6. When the website is plagued with unnecessary pop-ups, flashing lights, self-starting music, and external advertising.

7. When the website is slow to load. This is usually down to bad design and/or bad choice of hosting plan.

8. When the website is not responsive, or correctly displays, on the most common types of screen sizes. For example, I’ve come across websites that look atrocious when viewed on a tablet but looks perfectly okay on the desktop or on a mobile phone.

9. When the website does not render properly on the most popular browsers. For example, all professional websites should be functioning properly on Chrome, Edge, and Safari.

10. And finally, if the content of the website is lacking or irrelevant. The website is the core font of information and usually the first place a prospective client will visit.

There are some smaller businesses that do not have a website at all, relying on Facebook or other social media sites as a place to advertise their wares. I would strongly recommend that any business has its own website. However, if the website is poor, then it may be best to not have one at all.

Ultimately, having a good website is so important, but what about inward-facing intranets for companies with a large base of employees.

Signs of a bad inward-facing intranet

Intranets are often overlooked being deemed as less important because they are not there to attract business. However, a poorly functioning intranet is a real detriment to the running of a business.
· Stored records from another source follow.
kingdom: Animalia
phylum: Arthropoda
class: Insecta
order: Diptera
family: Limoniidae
These are the top traits of a badly functioning intranet.

1. If one cannot search for anything, the intranet is essentially useless. I’ve experienced so many intranets with the most useless search functionality. Spending a little money to use a local Google search plugin or equivalent often gets around this issue.

2. Badly run intranets often have obsolete and duplicated information scattered throughout. For example, policies, templates, and corporate guidelines. Many intranets are connected to a document management system like Sharepoint. However, most businesses struggle to standardise and maintain them employing the use of in-house labour ill-experienced on how to professionally build them.
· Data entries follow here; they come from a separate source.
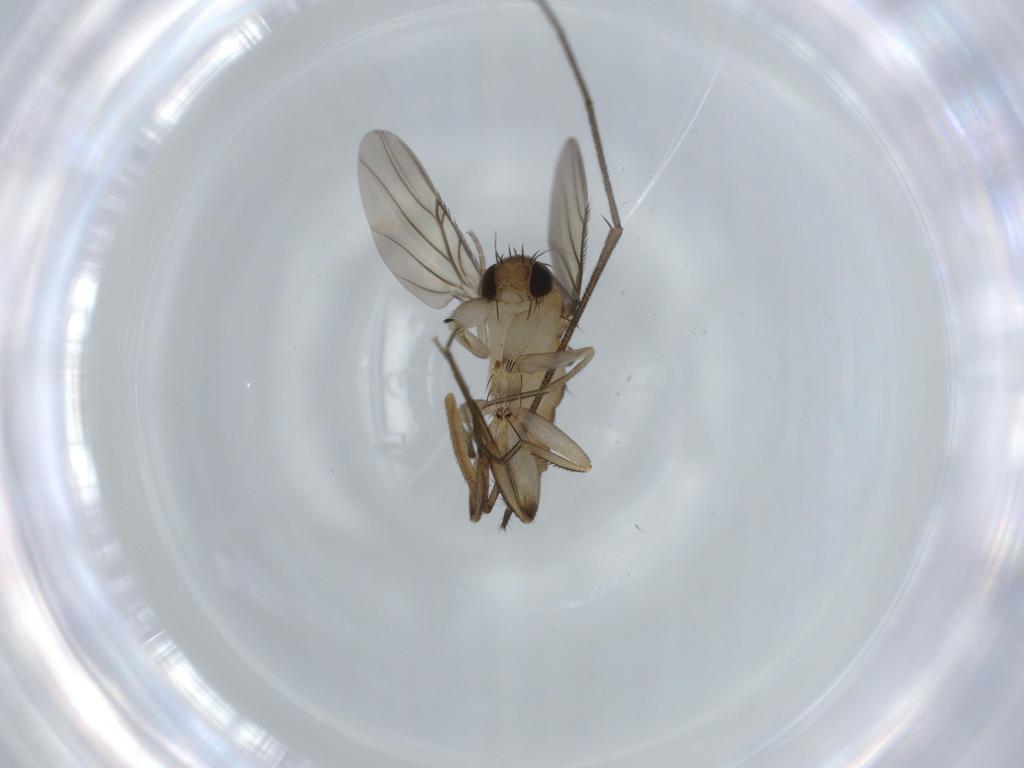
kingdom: Animalia
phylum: Arthropoda
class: Insecta
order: Diptera
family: Phoridae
3. As with an externally-facing website, broken links and obsolete pages are indicators of a poorly maintained intranet site.
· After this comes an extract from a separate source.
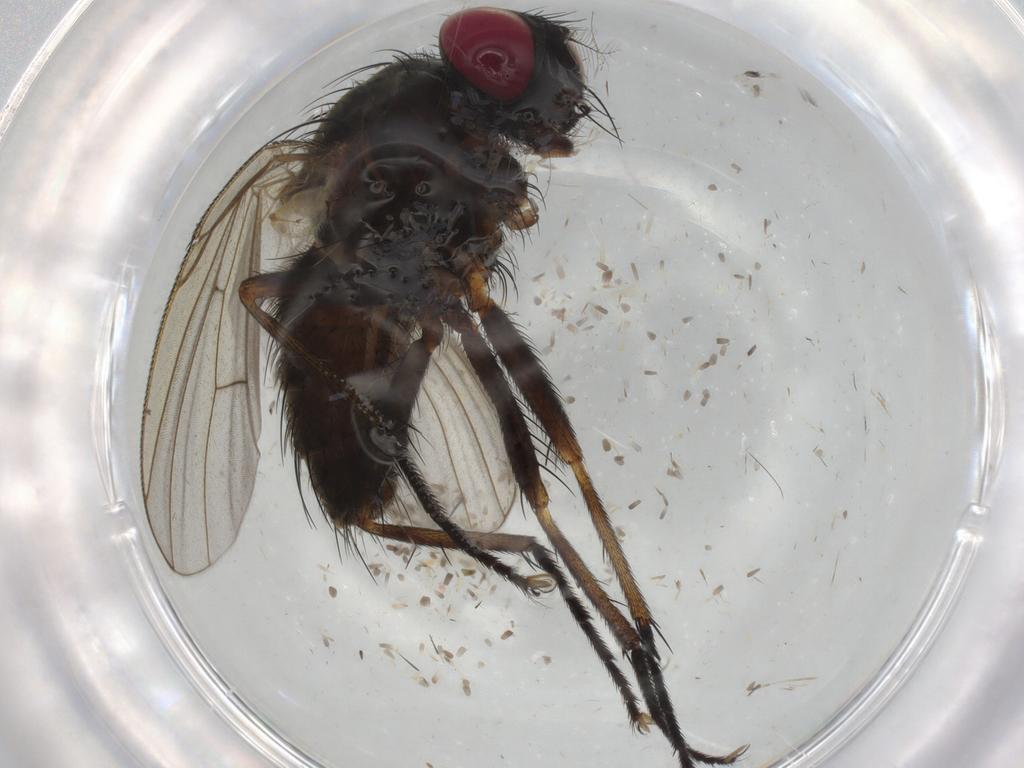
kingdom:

4. Intranets with a mix of different typologies, templates, and branding designs look terrible and completely unprofessional. Such occurrences happen all too frequently during company rebrands.

5. Most badly run intranets have security issues making it very easy for prying eyes to access confidential information. This is often attributable to either scant attention in creating a robust security model or simply that those building the intranet do not possess the sufficient know-how.

Conclusion

Websites and intranets represent the face of the business. Humans are generally fickle beings and are notorious in making judgements on how good a company just by looking at its website. Like most things in life, I guess.

Imagine looking for a building architect company and you stumble upon its website and it looks like it was built during the early 90s by total amateurs. It doesn’t matter how good the quality of its services, for most newcomers not familiar with the company will immediately judge a book by its cover and move elsewhere.

As first impressions count, pay the money and get a well-built professional-looking and high-performing website.

And remember. The website doesn’t have to be overly comprehensive and complex flowing to the rim with oodles of material. A good simple website that works really well is all that’s often needed.

And one last very important thing.

Get the website reviewed thoroughly checking spelling, grammar, mobile numbers, people’s names and addresses. Embarrassingly, I made a bad mistake by getting two numbers back to front on the contact mobile number.

It was wrong for nearly two years until a customer pointed it out to me!